**Problem to work on**
From the text on Bamburgh's church below, pull out word for word the passage starting at "635 At the request" and ending at "in his chronicles.".
───── Source text ─────
Were was I ??? in the car park beneath the basalt outcrop that supports the castle at Bamburgh methinks http://en.wikipedia.org/wiki/Bamburgh_Castle
Though I have to confess at lifting that picture from Wikipedia, all mine were taken around the other side and not half as good Anyway, being well after lunchtime and me wanting to get back to the B&B before dark I decided to give the castle a miss. Choosing instead the far cheaper and older option up the road.
Saint Aidan’s church that is, and once more this isn’t one of my pictures, I have to thank http://www.geograph.org.uk/profile/1777 for that. There’s been a church here since the seventh century but most parts of this one only go back as far as the twelfth and thirteenth Is that all !!!!
635 At the request of King Oswald, Aidan comes to Northumbria from Iona and causes the first church to be built, probably on the site of the present church. Tradition has it that the only relic of this first church is the beam over the font. It serves no structural function and is believed to have supported the awning under which Aidan died. Mention of this beam is made by Bede in his chronicles.
1121 By the grant of Henry I Bamburgh Church and Parish were attached to Nostell near Wakefield in West Yorkshire, where there was a religious establishment of the Augustinian Canons.
1170 to 1230 The greater part of the present day church was built. Few traces of the Norman church remain but several authorities state that these are to be found in the window in the east wall of the north transept, which has a round-headed internal splay the exterior of which has been altered to a lancet.
1190 The first extension of the Norman church was the addition of the north aisle in 1190 and the enlargement of the north transept. The arch into the north aisle was rebuilt to its present style and size, and at the same time those into the chancel and south transept were similarly altered.
1230 Construction of the chancel, built to supersede the previous Norman chancel, when the Augustinian Canons came into full possession of their Bamburgh property. The chancel is unusually long – 60 ft. by 21 ft. – in relation to the nave. Within the chancel today are the recumbent effigy of a knight, reputed to be called Sir Lancelot du Lake, dating from 1320 or later and the helmet, breastplate, sword and gauntlets of Ferdinando Forster who was killed in Newcastle in 1701.
14th century Both transepts were lengthened to provide accommodation for the new altars. The north transept was made into a chantry chapel and for many years was known as the Fowberry Porch; today it is known as St. Oswald’s chapel.
16th century With the dissolution of the monasteries under Henry VIII Bamburgh church and its lands were sold to Sir John Forster and thereafter was neglected. In 1611 it was recorded that “the steeple was only half covered with lead and the other half utterly decayed and open. The church was thatched and indecently kept and defiled with doves. The windows thereof not sufficiently glassed..”
───── Provided material ─────
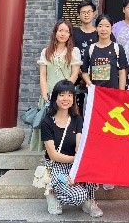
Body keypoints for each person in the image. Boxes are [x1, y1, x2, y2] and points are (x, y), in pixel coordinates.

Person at [40, 80, 102, 218]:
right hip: (57, 166)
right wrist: (76, 161)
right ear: (55, 97)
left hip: (74, 163)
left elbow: (79, 145)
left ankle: (90, 201)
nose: (66, 99)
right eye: (62, 95)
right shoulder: (47, 122)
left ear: (74, 98)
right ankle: (53, 193)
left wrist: (78, 169)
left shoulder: (77, 119)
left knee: (91, 166)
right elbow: (53, 155)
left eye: (69, 95)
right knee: (78, 196)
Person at [32, 20, 81, 151]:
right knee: (48, 124)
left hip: (66, 96)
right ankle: (47, 155)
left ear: (70, 34)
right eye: (60, 30)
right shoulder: (46, 51)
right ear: (55, 32)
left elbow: (75, 74)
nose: (63, 34)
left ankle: (63, 152)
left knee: (65, 124)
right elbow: (43, 75)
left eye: (66, 31)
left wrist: (65, 91)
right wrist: (44, 93)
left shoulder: (74, 51)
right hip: (49, 95)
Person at [81, 14, 129, 90]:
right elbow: (84, 71)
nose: (103, 29)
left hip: (113, 92)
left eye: (107, 26)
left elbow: (122, 72)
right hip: (96, 92)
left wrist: (121, 92)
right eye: (100, 26)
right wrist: (88, 82)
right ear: (96, 28)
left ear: (111, 28)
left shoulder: (118, 48)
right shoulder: (90, 49)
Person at [72, 0, 98, 112]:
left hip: (97, 80)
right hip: (76, 79)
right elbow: (69, 54)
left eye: (89, 12)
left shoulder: (101, 33)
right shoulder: (73, 33)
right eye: (83, 12)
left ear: (94, 13)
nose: (86, 14)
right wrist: (81, 74)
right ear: (78, 15)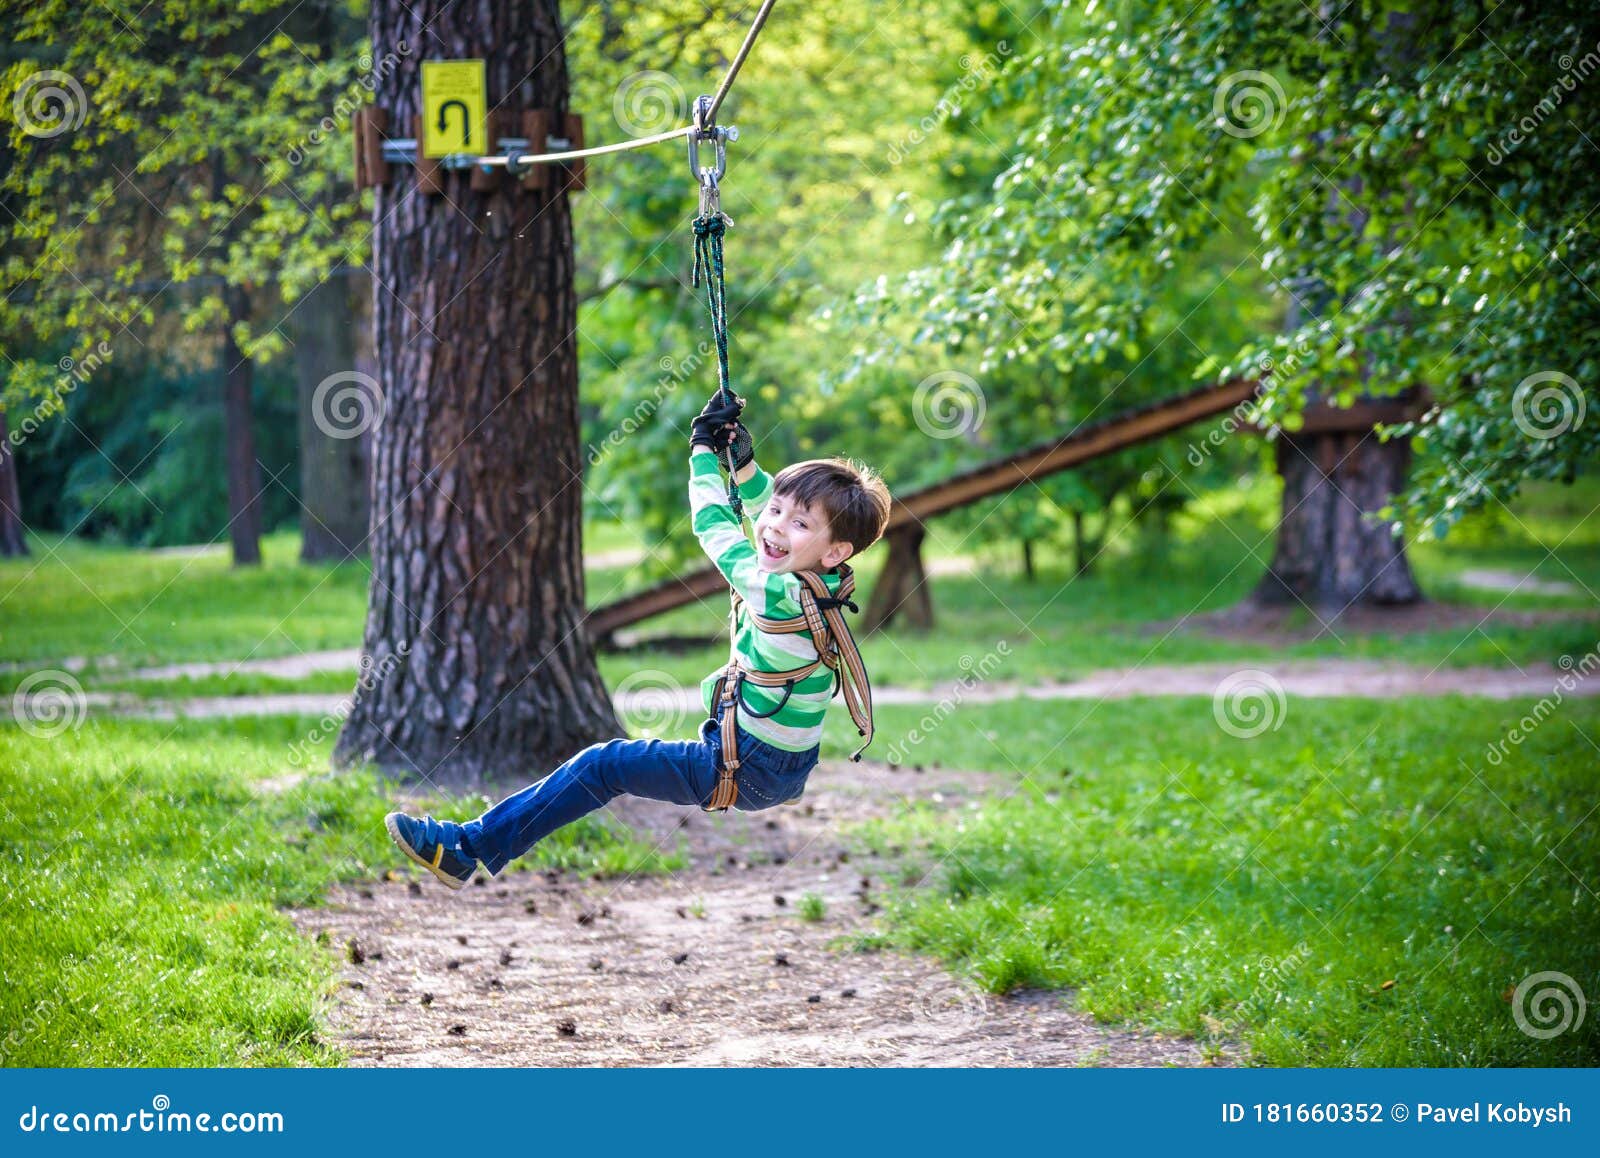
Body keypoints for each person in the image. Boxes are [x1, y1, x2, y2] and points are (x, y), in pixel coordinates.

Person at [384, 389, 892, 889]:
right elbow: (773, 514)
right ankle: (472, 846)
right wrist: (742, 466)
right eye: (776, 512)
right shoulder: (826, 581)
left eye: (798, 523)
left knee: (604, 764)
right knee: (609, 764)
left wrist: (700, 452)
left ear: (834, 550)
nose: (775, 527)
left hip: (747, 766)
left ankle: (467, 848)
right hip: (777, 764)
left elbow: (714, 526)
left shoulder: (772, 589)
─────
**Output below**
635 At the request of King Oswald, Aidan comes to Northumbria from Iona and causes the first church to be built, probably on the site of the present church. Tradition has it that the only relic of this first church is the beam over the font. It serves no structural function and is believed to have supported the awning under which Aidan died. Mention of this beam is made by Bede in his chronicles.